Vixens & Villains
“Movies will make you famous; television will make you rich; but theatre will make you good.” – Terrence Mann, actor, singer, director, songwriter and dancer.
If we’re being honest, Orlando never lived up to its oh-so-creative moniker “Hollywood of the East.” Sure, some Nickelodeon game shows were filmed here for a while, and Adam Sandler’s The Water Boy was supposed to take place in Louisiana and all the cars had Florida license plates. But really, Orlando never raked in the big blockbusters.
While “Broadway of the South” should never even be attempted as a nickname, Orlando is in fact a tremendous hub for live theater. And in Orlando, this love for theater starts young. In addition to the various acting and musical theater classes and camps that are available for students starting at age can-you-speak, Orlando is home to Dr. Phillips High School and its Visual & Performing Arts magnet program — one of the best theater programs in the country.
Once you’re all grown up and just want to be an audience member, Orlando’s live theater venues include the Bob Carr Performing Arts Centre, Orlando Repertory Theatre, Mad Cow Theatre, Orlando Shakespeare Theater, The Plaza Live, Annie Russell Theatre, and countless others. In addition, Orlando plays host to annual theater events throughout the year. One of the longest running events of its kind is Mad Cow’s Orlando Cabaret Festival. Now in its 11th year, the Orlando Cabaret Festival introduces residents and visitors to some of the world’s most preeminent cabaret, Broadway and jazz artists.
Without a doubt, the best part about Mad Cow Theatre in downtown Orlando is its intimate atmosphere. Yes, the full bar, incredibly friendly staff and ideal location are also in the “Pluses” column. But it’s the “oh my gosh the stage is so close!” part that really makes Mad Cow a great theater venue. It appeals to everyone from theater veterans to newbies, and the occasional child or significant other who may or may not have been dragged against their will. But in this theater, it’s nearly impossible to not be captivated.

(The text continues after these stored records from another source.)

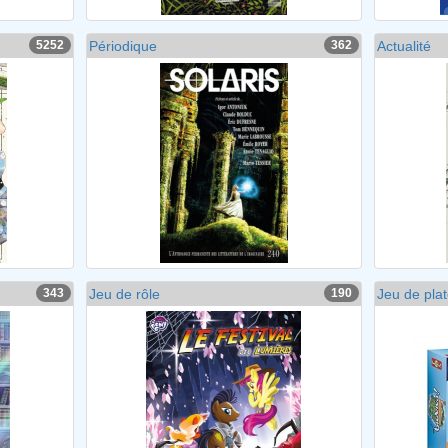
5252
Périodique
362
Actualité
343
Jeu de rôle
190
Jeu de pla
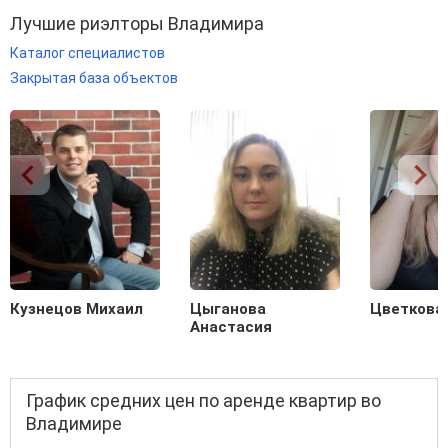
Лучшие риэлторы Владимира
Каталог специалистов
Закрытая база объектов
Кузнецов Михаил
Цыганова
Цветкова
Анастасия
График средних цен по аренде квартир во
Владимире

Audience members in the front row are basically onstage, and those in the very last row can’t laugh, cry or pick their nose without the performers seeing them.

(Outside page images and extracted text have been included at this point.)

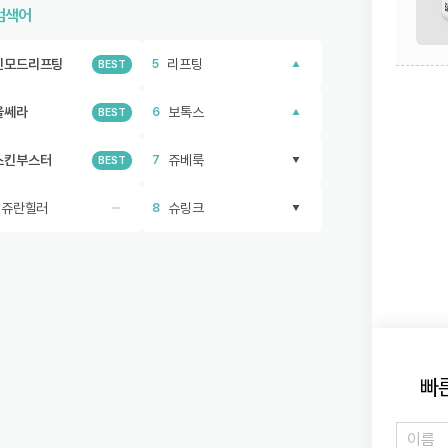
검색어
인모드리프팅
리프팅
5
BEST
울쎄라
보톡스
6
BEST
스킨부스터
쥬베룩
7
BEST
리쥬란힐러
슈링크
8
빠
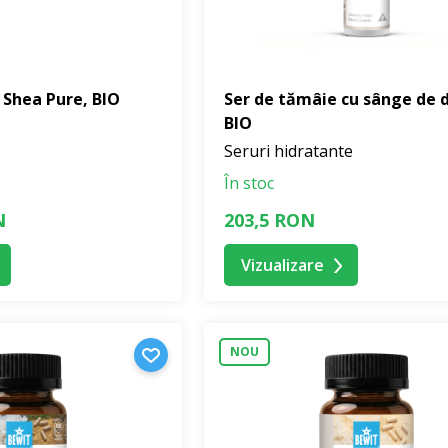
 Shea Pure, BIO
Ser de tămâie cu sânge de 
BIO
Seruri hidratante
În stoc
N
203,5 RON
Vizualizare
NOU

The first weekend of the 11th annual Orlando Cabaret Festival featured veteran musical theater actress Emily Skinner, who is best known for her Broadway roles in Side Show, The Full Monty and Billy Elliot. The show consisted of just Emily onstage with a microphone and her (quite attractive) accompanist. For those who love theater, this is the true appeal of the Orlando Cabaret Festival — just you and an incredibly talented performer hanging out, catching up, telling funny stories and occasionally bursting into song.
In between singing Broadway classics and current hits, Emily told humorous and personal stories about her life and adventures in the Big Apple. She always plays either the villain or the slut; she was cast in Billy Elliott because she wasn’t afraid to be mean to the child actors; she adores Julie Andrews, who she just recently met and is as sweet as she seems; she knows way too much about musical theater history; she does a phenomenal Send in the Clowns, which is not supposed to be funny; and she said the F word (more than once) at an awards gala that was attended by the vice president. Classy. Or, “Classy with K,” according to Emily.
The 60+ minute show flew by, as Emily engaged the audience with her charming personality and an incredible variety of songs — everything from Disney’s The Little Mermaid to Quilt, A Musical Celebration, based on stories for, from and about the AIDS memorial quilt. This was Emily’s first year at the Orlando Cabaret Festival, and I sincerely hope it won’t be her last. Because I’m definitely coming back next year to hopefully visit with Emily again and meet some of the other cabaret performers. I’ll be the one in the front row, sitting in the spotlights.